(PROBLEM TO WORK ON)
Return each line of the records below verbatim, omitting the pictures.

(MATERIAL PROVIDED)
-=-=-
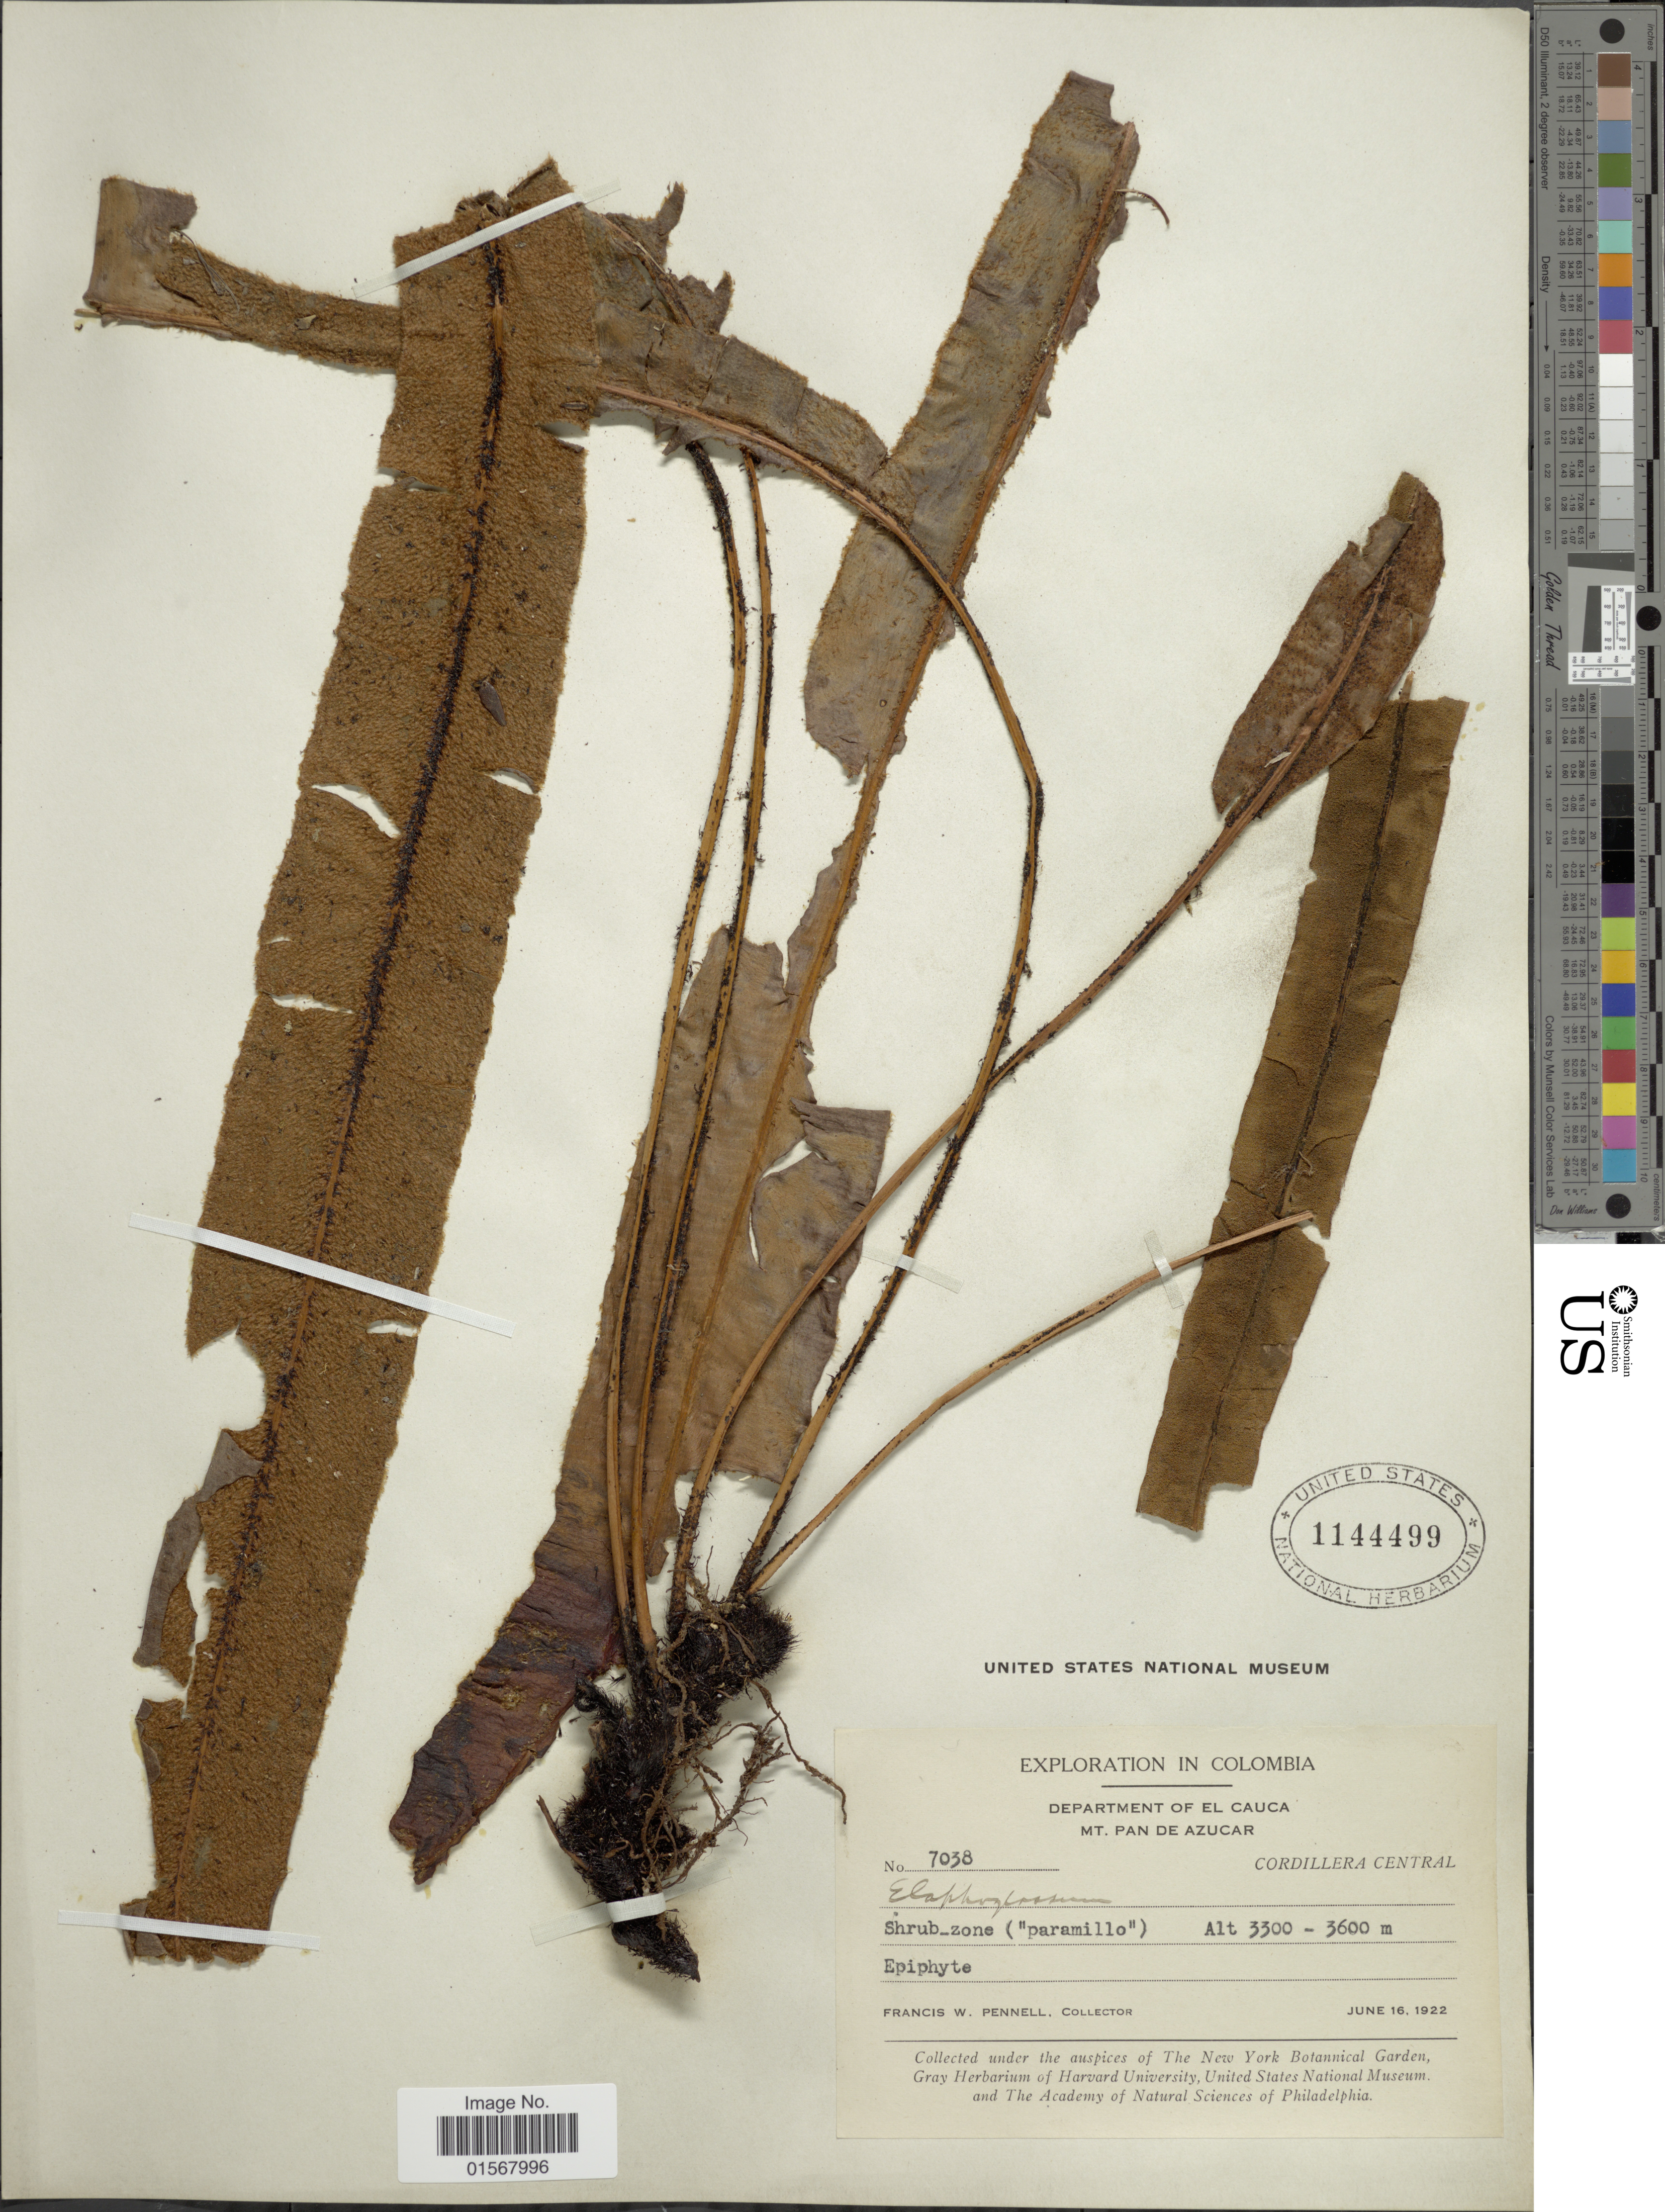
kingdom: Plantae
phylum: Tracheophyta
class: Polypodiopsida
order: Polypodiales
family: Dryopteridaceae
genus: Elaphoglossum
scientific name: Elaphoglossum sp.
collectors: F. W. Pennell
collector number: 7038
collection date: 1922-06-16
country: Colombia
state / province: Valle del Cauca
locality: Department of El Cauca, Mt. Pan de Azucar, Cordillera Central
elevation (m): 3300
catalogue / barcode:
-=-=-
(FULL SOLUTION)
kingdom: Plantae
phylum: Tracheophyta
class: Polypodiopsida
order: Polypodiales
family: Dryopteridaceae
genus: Elaphoglossum
scientific name: Elaphoglossum sp.
collectors: F. W. Pennell
collector number: 7038
collection date: 1922-06-16
country: Colombia
state / province: Valle del Cauca
locality: Department of El Cauca, Mt. Pan de Azucar, Cordillera Central
elevation (m): 3300
catalogue / barcode:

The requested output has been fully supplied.